Brief:
Copy out the lines in the items below word for word, starting at the line containing "установленным нормам, отопительный" and ending at the line containing "воздуха в Ташкенте", both included.
- Opening Delimiter -
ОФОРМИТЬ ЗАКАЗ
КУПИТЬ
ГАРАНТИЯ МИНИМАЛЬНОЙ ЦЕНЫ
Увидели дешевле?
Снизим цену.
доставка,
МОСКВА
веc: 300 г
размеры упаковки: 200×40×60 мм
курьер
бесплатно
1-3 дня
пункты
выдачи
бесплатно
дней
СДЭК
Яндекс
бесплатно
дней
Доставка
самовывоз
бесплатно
- Closing Delimiter -
- Opening Delimiter -
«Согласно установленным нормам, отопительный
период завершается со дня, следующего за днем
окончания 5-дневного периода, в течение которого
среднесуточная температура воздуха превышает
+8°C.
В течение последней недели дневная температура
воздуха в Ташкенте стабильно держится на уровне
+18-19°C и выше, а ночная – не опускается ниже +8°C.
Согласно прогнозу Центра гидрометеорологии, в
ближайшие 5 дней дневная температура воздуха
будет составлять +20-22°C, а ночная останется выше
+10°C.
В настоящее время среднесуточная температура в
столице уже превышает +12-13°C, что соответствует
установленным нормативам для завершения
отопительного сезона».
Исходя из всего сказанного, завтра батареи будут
- Closing Delimiter -
- Opening Delimiter -
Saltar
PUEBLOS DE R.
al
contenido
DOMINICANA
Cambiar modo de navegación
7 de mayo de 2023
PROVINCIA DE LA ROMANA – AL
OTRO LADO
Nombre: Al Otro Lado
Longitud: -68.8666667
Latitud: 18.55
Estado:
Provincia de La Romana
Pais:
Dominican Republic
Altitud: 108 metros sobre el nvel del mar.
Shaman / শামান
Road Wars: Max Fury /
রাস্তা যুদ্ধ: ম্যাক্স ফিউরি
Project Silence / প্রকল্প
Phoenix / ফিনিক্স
- Closing Delimiter -
Reply to the task:
«Согласно установленным нормам, отопительный
период завершается со дня, следующего за днем
окончания 5-дневного периода, в течение которого
среднесуточная температура воздуха превышает
+8°C.
В течение последней недели дневная температура
воздуха в Ташкенте стабильно держится на уровне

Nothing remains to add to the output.